Shadowhawk had not in fact been a devotee of "federal-interest" computers per se. On the contrary, Shadowhawk, who owned an AT&T home computer, seemed to cherish a special aggression toward AT&T. He had bragged on the underground boards "Phreak Klass 2600" and "Dr. Ripco" of his skills at raiding AT&T, and of his intention to crash AT&T's national phone system. Shadowhawk's brags were noticed by Henry Kluepfel of Bellcore Security, scourge of the outlaw boards, whose relations with the Chicago Task Force were long and intimate.
The Task Force successfully established that Section 1030 applied to the teenage Shadowhawk, despite the objections of his defense attorney. Shadowhawk had entered a computer "owned" by U.S. Missile Command and merely "managed" by AT&T. He had also entered an AT&T computer located at Robbins Air Force Base in Georgia. Attacking AT&T was of "federal interest" whether Shadowhawk had intended it or not.
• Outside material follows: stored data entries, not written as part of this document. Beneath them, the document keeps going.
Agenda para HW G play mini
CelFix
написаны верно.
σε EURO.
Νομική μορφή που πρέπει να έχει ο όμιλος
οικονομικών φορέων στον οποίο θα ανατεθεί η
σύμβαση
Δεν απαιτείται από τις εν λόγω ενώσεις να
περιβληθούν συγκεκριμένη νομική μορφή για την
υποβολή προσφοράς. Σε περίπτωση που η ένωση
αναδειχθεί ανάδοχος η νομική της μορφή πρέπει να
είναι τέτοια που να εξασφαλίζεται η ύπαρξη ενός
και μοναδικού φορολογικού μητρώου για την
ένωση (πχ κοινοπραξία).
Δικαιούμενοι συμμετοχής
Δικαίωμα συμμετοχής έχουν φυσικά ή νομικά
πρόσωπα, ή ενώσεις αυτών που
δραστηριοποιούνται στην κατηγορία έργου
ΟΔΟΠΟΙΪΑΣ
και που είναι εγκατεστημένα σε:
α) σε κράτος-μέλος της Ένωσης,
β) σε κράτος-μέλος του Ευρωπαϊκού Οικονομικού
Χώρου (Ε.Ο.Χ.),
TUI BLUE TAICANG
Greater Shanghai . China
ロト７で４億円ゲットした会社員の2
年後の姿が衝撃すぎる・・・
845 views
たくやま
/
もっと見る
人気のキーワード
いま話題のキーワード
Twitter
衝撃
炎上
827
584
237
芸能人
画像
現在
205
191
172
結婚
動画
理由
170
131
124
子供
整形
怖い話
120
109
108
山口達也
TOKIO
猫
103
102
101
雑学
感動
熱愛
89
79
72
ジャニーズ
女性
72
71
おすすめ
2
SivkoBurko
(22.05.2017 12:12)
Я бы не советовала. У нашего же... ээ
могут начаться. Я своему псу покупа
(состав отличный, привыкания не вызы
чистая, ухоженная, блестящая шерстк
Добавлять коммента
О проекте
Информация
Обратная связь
The Task Force also convinced the court that a piece of AT&T software that Shadowhawk had illicitly copied from Bell Labs, the "Artificial Intelligence C5 Expert System," was worth a cool one million dollars. Shadowhawk's attorney had argued that Shadowhawk had not sold the program and had made no profit from the illicit copying. And in point of fact, the C5 Expert System was experimental software, and had no established market value because it had never been on the market in the first place. AT&T's own assessment of a "one million dollar" figure for its own intangible property was accepted without challenge by the court, however. And the court concurred with the government prosecutors that Shadowhawk showed clear "intent to defraud" whether he'd gotten any money or not. Shadowhawk went to jail.
The Task Force's other best-known triumph had been the conviction and jailing of "Kyrie." Kyrie, a true denizen of the digital criminal underground, was a 36-year-old Canadian woman, convicted and jailed for telecommunications fraud in Canada. After her release from prison, she had fled the wrath of Canada Bell and the Royal Canadian Mounted Police, and eventually settled, very unwisely, in Chicago.
"Kyrie," who also called herself "Long Distance Information," specialized in voice-mail abuse. She assembled large numbers of hot long-distance codes, then read them aloud into a series of corporate voice-mail systems. Kyrie and her friends were electronic squatters in corporate voice-mail systems, using them much as if they were pirate bulletin boards, then moving on when their vocal chatter clogged the system and the owners necessarily wised up. Kyrie's camp followers were a loose tribe of some hundred and fifty phone-phreaks, who followed her trail of piracy from machine to machine, ardently begging for her services and expertise.
Kyrie's disciples passed her stolen credit-card numbers, in exchange for her stolen "long distance information." Some of Kyrie's clients paid her off in cash, by scamming credit-card cash advances from Western Union.
Kyrie travelled incessantly, mostly through airline tickets and hotel rooms that she scammed through stolen credit cards. Tiring of this, she found refuge with a fellow female phone phreak in Chicago. Kyrie's hostess, like a surprising number of phone phreaks, was blind. She was also physically disabled. Kyrie allegedly made the best of her new situation by applying for, and receiving, state welfare funds under a false identity as a qualified caretaker for the handicapped.
Sadly, Kyrie's two children by a former marriage had also vanished underground with her; these pre-teen digital refugees had no legal American identity, and had never spent a day in school.
Kyrie was addicted to technical mastery and enthralled by her own cleverness and the ardent worship of her teenage followers. This foolishly led her to phone up Gail Thackeray in Arizona, to boast, brag, strut, and offer to play informant. Thackeray, however, had already learned far more than enough about Kyrie, whom she roundly despised as an adult criminal corrupting minors, a "female Fagin." Thackeray passed her tapes of Kyrie's boasts to the Secret Service.